Written exercise >>
In the halushki thread, turn the paragraph that begins "Boil your noodles" into a numbered list of steps that keeps its main facts.
───── Source text
# Halushki



## nicole (Mar 9, 2005)

1. head of cabbage (cut in pieces)
1. large onion (about the same size as cabbage)
salt 
pepper
1 1lb. bag of Egg nooldles
2 sticks of marg.

Boil your noodles. In a frying pan add butter and melt. Add cabbage, onions, salt and pepper, Fry until soft. When onions and cabbage are soft and translucent add your noodles. Turn heat to low and simmer for about 15 min.


----------



## luvs (Mar 9, 2005)

oh, my word, i LUV cabbage 'n noodles. i went to a small Catholic school and this was standard Lent fare on Fish Fry Fridays.
	

	
	
		
		

		
			





 except in my recipe, butter is a must. (not margarine.)


----------



## pdswife (Mar 9, 2005)

This sounds like a great "new" comfort food for me to try.  I love cabbage and onions and butter and pasta.  They have got to be great together!   You're posting good things today!!


----------



## Barbara L (Mar 9, 2005)

I've had cabbage and onions cooked with butter, but not with noodles.  I will have to try that.

 Barbara


----------



## nicole (Mar 9, 2005)

sometimes I fry up a pound of bacon and mix that in aswell. It gives it a smokey flavor


----------



## pdswife (Mar 9, 2005)

nicole said:
			
		

> sometimes I fry up a pound of bacon and mix that in aswell. It gives it a smokey flavor



That would only make it 100% better!


----------



## nicole (Mar 9, 2005)

I had to edit the recipe. The onions are supposed to be the same size as the cabbage, not chunks. Sorry


----------



## pdswife (Mar 9, 2005)

nicole said:
			
		

> I had to edit the recipe. The onions are supposed to be the same size as the cabbage, not chunks. Sorry




I'm not sure if we can forgive you...LOL.
Either way in chunks or not
it still sounds GREAT.
I'm passing this on to some friends of mine who will
love it for sure.


----------



## nicole (Mar 9, 2005)

I guess you can make them any size you want. i make anything cut into big chunks. That way if anyone doesn't like it they can pick it out. This is a good recipe. We make pork chops or ham with this.


----------



## Bangbang (Mar 10, 2005)

pdswife1 said:
			
		

> This sounds like a great "new" comfort food for me to try. I love cabbage and onions and butter and pasta. They have got to be great together! You're posting good things today!!


 
Add bacon to it.......yummy:!:


----------



## mish (Mar 18, 2005)

This sounds great Nicole.  Very easy too.  I might add some lemon pepper seasoning.  Thank you.


----------



## pdswife (Mar 18, 2005)

Some how.. I ran of of noodles but, I made the rest of this dish last night and it was GREAT!


----------
──────────
───── Information shown
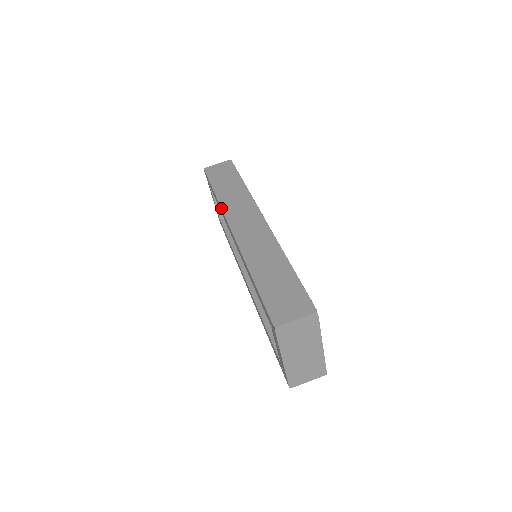
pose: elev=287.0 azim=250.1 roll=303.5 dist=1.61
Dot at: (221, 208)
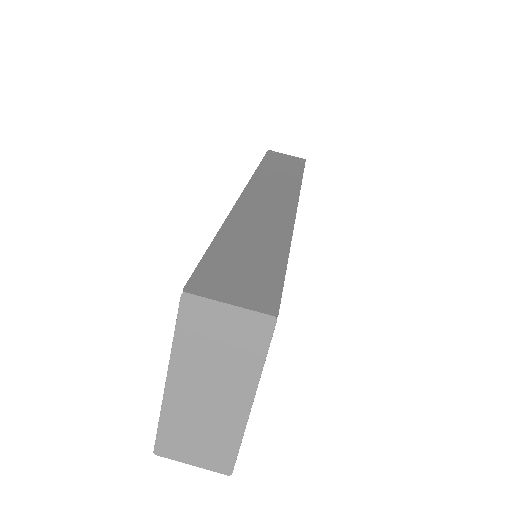
Dot at: (253, 174)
──────────
Solved problem >>
1. Boil the noodles.
2. Melt butter in a frying pan.
3. Add the cabbage, onions, salt, and pepper, and fry until soft.
4. When the onions and cabbage are soft and translucent, add the noodles.
5. Turn the heat to low and simmer for about 15 minutes.